In other words, the best polynomial model to least-squares fit a given data set $\{(x_i, y_i) | 1\leq i\leq N\}$ is $$\hat{f}(x_i;\{a\})=\sum_{n=0}^{\lceil\beta\rceil}a_n x^n,$$ where the parameter $\beta\in \mathbb{R}$ is, in turn, obtained from least-squares fitting of the model $$ \hat{g}(x_i;\alpha,\beta,\gamma)=\alpha x_i^\beta+\gamma.$$
The statement is trivially true in the particular case where $\beta\in\mathbb{N}$, $a_0=\gamma$, $a_\beta =\alpha$, and $a_{0<n<\beta}=0$. But what about anything else?
I am sorry but the question appears not clear enough in absence of clear mathematical definition of what is considered of the "optimal" wrt a chosen crieria (which is missing in the question).
By comparison to qualify the quality of the fitting of a model to a given data we compute for example MSE (Mean Square Error). Or another criteria of this kind with a well establish mathematical definition and the goal is to adjust the model for LMSE (Least Mean Square Error).
The OP should have given a representative example of data in order to make more concreet the calculus.
An example of data is given below with a low number of points (only 7) in interest of shortness.

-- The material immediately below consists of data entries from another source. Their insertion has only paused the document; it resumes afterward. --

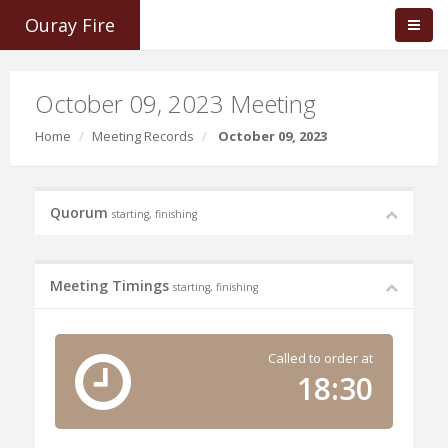
Ouray Fire
October 09, 2023 Meeting
Home
Meeting Records
October 09, 2023
Quorum
starting, finishing
Meeting Timings
starting, finishing
Called to order at
18:30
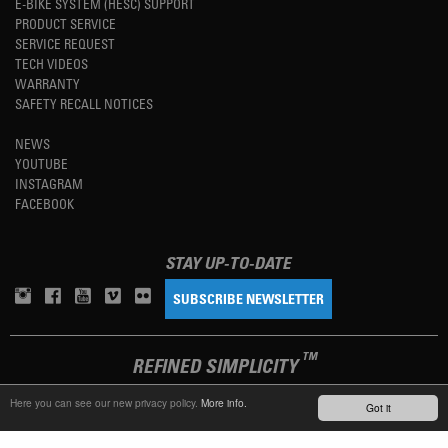
E-BIKE SYSTEM (HESC) SUPPORT
PRODUCT SERVICE
SERVICE REQUEST
TECH VIDEOS
WARRANTY
SAFETY RECALL NOTICES
NEWS
YOUTUBE
INSTAGRAM
FACEBOOK
STAY UP-TO-DATE
SUBSCRIBE NEWSLETTER
TM
REFINED SIMPLICITY
Here you can see our new privacy policy.
More info.
Got it
LANGUAGE
ENGLISH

The results of fitting characterised by LRMSE (Least Root Mean Square Error) are given for increasing degree $n$ of the polynomial model.
If the criteria of fitting is the least mean square error, the best fit is obtained with a polynomial of degree = 6 (as expected with 7 points).
If the criteria of fitting is the smallest amplitude of oscillation on the range of data obviously the best fitting is obtained with a polynomial of degree = 1 (linear).
I suppose that one look for something between them. This implies that the critera of fitting be a mixture of the both above. But what criteria exactly ? Without a clear definition of the criteria this opens the floodgates to arbitrariness.
Of course the above example is caricatural. This is only to show where is the difficulty and why a definitive answer to the question (as presently raised) cannot be given.
In addition : Fitting with the power function.
Note for information : The seven points where generated from a polynomial of degree = 2 and a random scatter.